Process Heating is essential and the heart of many industrial products including those made out of metal, plastic, rubber, concrete, glass & ceramics. Fundamentally Process Heating is subdivided into the three Conventional Categories as;
1. Steam-Based Heating: Heating Steam has several favorable properties for process heating applications. Steam holds a significant amount of energy on unit mass basis (between 1,000 and 1,250 British thermal units per pound [Btu/lb]). Since most of the heat content of steam is stored as latent heat, large quantities of heat can be transferred efficiently at a constant temperature, which is a useful attribute in many process heating applications. Steam-based heating heating has low toxicity, ease of transportability, and high heat capacity.

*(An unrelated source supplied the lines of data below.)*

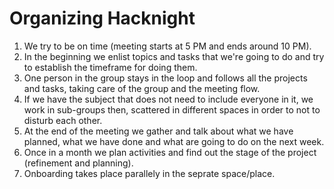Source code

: # Organizing Hacknight
 
1. We try to be on time (meeting starts at 5 PM and ends around 10 PM).
1. In the beginning we enlist topics and tasks that we're going to do and try to establish the timeframe for doing them.
1. One person in the group stays in the loop and follows all the projects and tasks, taking care of the group and the meeting flow.
1. If we have the subject that does not need to include everyone in it, we work in sub-groups then, scattered in different spaces in order to not to disturb each other.
1. At the end of the meeting we gather and talk about what we have planned, what we have done and what are going to do on the next week.
1. Once in a month we plan activities and find out the stage of the project (refinement and planning).
1. Onboarding takes place parallely in the seprate space/place.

2. Fuel-Based Heating: Heating with fuel-based systems, heat is generated by the combustion of solid, liquid, or gaseous fuel, and transferred either directly or indirectly to the material. The combustion gases can be either in contact with the material (direct heating), or be confined and thus be separated from the material (indirect heating, e.g., radiant burner tube, retort, muffle). Examples of fuel-based heating equipment include furnaces, ovens, kilns, lehrs, and melters. Within the United States, fuel-based heating (excluding electricity and steam generation) consumes 5.2 quads of energy annually, one which equals roughly 17% of total industrial energy use. Typically, the energy used for process heating accounts for 2% to 15% of the total production cost.
3. Electricity-Based Heating: Heating with Electricity-based heating systems (sometimes called electro-technologies) use electric currents or electromagnetic fields to heat materials. Direct heating methods generate heat within the work piece, by either
(1) passing an electrical current through the material,
(2) inducing an electrical current (eddy current) into the material or
(3) exciting atoms and/or molecules within the material with electromagnetic radiation (e.g., microwave).
Indirect heating methods use one of these three methods to heat an element or Susceptor, which transfers the heat to the work piece by either conduction, convection, radiation, or a combination of these.